━━━━━ Records for the exercise

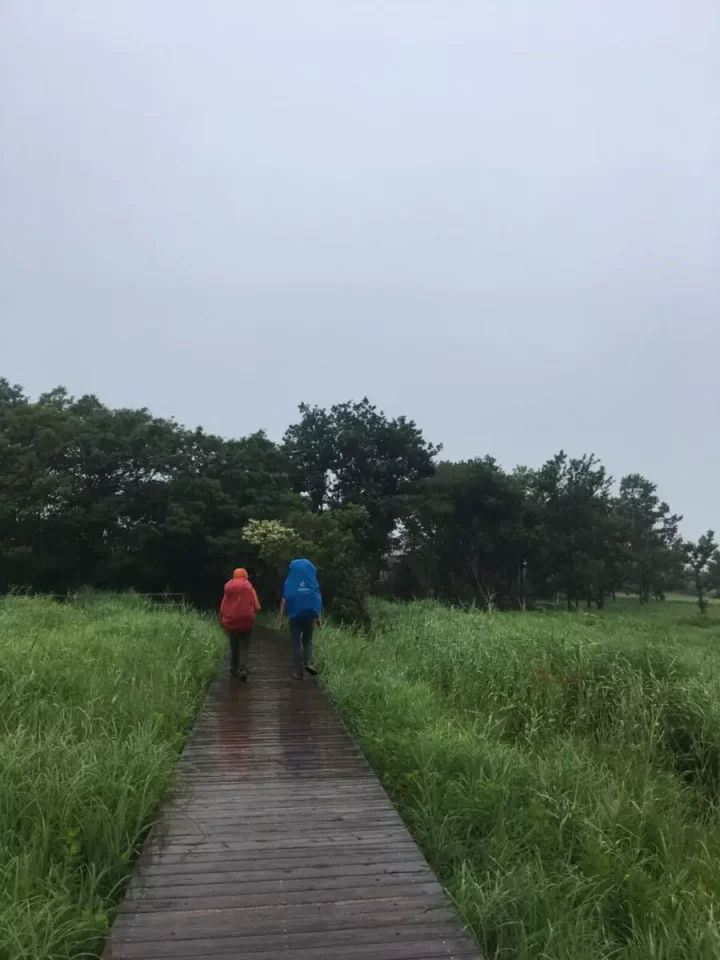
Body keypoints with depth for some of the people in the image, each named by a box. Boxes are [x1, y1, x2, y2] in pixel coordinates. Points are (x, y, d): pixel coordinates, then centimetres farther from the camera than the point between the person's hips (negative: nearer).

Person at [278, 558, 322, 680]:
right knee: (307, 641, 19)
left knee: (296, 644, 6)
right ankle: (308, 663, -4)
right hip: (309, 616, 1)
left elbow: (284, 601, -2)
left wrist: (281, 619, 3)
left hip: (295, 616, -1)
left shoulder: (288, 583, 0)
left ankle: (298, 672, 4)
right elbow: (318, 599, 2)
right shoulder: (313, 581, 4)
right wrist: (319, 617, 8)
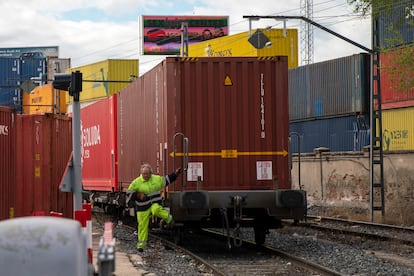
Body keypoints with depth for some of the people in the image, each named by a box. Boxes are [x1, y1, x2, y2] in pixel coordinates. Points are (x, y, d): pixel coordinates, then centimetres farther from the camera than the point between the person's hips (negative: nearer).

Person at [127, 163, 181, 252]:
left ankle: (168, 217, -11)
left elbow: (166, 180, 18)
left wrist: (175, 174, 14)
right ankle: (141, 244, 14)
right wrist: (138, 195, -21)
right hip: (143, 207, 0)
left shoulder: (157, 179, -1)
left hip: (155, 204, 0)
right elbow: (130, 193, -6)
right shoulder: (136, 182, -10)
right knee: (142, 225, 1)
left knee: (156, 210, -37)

━━━━━━━━━━
━━━━━ Records for the exercise

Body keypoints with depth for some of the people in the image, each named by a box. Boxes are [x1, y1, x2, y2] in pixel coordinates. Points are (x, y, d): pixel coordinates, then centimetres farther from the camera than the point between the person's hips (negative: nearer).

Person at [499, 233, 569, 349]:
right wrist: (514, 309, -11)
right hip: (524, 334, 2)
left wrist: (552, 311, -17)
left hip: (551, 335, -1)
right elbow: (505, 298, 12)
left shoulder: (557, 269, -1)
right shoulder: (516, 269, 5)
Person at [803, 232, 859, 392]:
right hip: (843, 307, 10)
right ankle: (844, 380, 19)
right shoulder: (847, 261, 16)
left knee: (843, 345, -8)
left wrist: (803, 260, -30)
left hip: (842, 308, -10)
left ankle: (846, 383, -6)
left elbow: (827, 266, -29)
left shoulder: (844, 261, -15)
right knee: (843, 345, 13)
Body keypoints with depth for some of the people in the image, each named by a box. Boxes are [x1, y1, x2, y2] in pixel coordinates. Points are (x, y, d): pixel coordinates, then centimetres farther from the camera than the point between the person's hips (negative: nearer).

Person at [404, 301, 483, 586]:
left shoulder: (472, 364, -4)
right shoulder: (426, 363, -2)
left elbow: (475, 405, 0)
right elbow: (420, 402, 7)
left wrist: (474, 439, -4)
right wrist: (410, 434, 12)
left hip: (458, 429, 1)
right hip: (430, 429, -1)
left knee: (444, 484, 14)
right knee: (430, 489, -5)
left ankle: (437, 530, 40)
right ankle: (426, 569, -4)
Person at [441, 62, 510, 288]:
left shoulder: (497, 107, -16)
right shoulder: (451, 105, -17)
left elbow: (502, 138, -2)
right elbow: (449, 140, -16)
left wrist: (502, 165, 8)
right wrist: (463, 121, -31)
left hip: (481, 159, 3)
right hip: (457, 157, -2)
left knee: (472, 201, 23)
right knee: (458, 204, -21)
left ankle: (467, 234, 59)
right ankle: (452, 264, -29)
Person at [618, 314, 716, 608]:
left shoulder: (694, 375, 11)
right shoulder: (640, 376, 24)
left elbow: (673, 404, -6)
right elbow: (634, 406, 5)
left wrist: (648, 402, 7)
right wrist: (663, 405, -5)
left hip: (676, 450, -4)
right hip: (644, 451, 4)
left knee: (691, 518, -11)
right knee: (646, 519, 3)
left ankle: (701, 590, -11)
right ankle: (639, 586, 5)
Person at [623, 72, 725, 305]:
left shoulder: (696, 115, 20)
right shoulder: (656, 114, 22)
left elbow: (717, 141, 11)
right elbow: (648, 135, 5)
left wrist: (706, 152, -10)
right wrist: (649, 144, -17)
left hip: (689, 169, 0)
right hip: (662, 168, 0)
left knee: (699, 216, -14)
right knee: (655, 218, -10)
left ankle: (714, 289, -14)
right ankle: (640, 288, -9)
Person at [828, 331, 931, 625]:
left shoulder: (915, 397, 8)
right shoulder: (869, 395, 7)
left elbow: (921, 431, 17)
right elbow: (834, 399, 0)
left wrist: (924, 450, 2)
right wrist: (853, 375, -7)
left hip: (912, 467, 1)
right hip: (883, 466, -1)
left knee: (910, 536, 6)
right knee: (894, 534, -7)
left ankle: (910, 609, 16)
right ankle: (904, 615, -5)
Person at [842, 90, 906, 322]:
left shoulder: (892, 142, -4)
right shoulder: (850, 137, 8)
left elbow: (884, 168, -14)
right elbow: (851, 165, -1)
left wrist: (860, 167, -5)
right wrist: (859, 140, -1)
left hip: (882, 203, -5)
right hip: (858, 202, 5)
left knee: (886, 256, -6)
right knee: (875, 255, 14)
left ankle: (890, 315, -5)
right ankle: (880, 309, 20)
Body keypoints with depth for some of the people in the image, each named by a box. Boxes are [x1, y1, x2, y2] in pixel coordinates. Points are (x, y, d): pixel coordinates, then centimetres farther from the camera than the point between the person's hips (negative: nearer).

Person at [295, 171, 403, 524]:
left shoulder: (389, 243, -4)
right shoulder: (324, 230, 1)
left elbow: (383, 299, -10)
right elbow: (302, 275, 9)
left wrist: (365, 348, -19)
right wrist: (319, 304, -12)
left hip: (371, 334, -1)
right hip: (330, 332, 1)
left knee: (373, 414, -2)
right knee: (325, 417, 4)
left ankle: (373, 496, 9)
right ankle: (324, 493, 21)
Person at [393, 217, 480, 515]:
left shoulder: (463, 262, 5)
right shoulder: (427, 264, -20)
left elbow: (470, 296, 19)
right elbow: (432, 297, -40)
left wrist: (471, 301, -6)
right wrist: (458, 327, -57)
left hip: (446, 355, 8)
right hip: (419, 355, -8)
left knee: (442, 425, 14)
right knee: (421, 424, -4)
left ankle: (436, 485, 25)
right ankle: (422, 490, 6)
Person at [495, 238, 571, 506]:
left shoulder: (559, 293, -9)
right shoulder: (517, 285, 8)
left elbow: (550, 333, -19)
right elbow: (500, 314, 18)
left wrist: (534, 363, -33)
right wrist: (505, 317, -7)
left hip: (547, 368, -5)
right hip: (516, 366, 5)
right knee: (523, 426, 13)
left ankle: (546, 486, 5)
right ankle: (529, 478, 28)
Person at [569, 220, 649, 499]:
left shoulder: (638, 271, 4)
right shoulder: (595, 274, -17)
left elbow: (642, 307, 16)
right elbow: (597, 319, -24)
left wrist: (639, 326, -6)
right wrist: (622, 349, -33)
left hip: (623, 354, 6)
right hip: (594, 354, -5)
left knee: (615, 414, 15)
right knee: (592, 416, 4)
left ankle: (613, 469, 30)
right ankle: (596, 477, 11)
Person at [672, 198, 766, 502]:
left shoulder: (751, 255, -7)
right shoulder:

━━━━━━━━━━

## Exercise brief
Reproduce the records word for word, from the line containing "right knee: (646, 519, 3)" through the line containing "left knee: (699, 216, -14)", including both of those lines.

## Response below
right knee: (646, 519, 3)
left ankle: (701, 590, -11)
right ankle: (639, 586, 5)
Person at [623, 72, 725, 305]:
left shoulder: (696, 115, 20)
right shoulder: (656, 114, 22)
left elbow: (717, 141, 11)
right elbow: (648, 135, 5)
left wrist: (706, 152, -10)
right wrist: (649, 144, -17)
left hip: (689, 169, 0)
right hip: (662, 168, 0)
left knee: (699, 216, -14)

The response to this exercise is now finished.